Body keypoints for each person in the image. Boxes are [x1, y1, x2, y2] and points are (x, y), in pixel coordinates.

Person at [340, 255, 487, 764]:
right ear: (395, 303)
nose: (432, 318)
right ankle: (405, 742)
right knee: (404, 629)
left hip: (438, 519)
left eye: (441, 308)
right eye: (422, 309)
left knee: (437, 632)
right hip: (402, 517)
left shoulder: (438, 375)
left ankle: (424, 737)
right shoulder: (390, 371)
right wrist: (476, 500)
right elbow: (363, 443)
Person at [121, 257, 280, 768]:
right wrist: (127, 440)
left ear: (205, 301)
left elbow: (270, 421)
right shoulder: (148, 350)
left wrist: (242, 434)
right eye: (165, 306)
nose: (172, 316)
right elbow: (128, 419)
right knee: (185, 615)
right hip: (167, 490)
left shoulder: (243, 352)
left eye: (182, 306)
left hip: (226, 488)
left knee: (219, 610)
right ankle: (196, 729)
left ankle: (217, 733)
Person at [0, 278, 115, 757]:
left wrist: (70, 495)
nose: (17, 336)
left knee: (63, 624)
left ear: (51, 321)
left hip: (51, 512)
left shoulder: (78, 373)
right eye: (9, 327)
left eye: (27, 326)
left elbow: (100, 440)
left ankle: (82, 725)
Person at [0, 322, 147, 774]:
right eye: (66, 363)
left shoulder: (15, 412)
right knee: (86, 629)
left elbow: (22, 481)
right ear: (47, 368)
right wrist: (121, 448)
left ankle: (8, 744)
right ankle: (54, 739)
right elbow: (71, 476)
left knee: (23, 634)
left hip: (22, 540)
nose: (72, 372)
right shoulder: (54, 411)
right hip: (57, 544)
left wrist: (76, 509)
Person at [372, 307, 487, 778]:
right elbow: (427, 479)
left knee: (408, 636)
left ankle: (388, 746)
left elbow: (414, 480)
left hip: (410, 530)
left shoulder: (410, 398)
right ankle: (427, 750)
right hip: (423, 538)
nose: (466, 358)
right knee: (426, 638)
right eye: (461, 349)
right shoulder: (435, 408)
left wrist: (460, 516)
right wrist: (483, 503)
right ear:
::::
AIM OF THE EXERCISE:
Only the lines from the beginning of the listing through the line containing "right shoulder: (390, 371)" are wanted, each restated word for word.

RESPONSE FOR THIS EXERCISE:
Body keypoints for each person in the image. Boxes are [x1, y1, x2, y2] and points are (x, y), in pixel coordinates.

Person at [340, 255, 487, 764]:
right ear: (395, 303)
nose: (432, 318)
right ankle: (405, 742)
right knee: (404, 629)
left hip: (438, 519)
left eye: (441, 308)
right eye: (422, 309)
left knee: (437, 632)
right hip: (402, 517)
left shoulder: (438, 375)
left ankle: (424, 737)
right shoulder: (390, 371)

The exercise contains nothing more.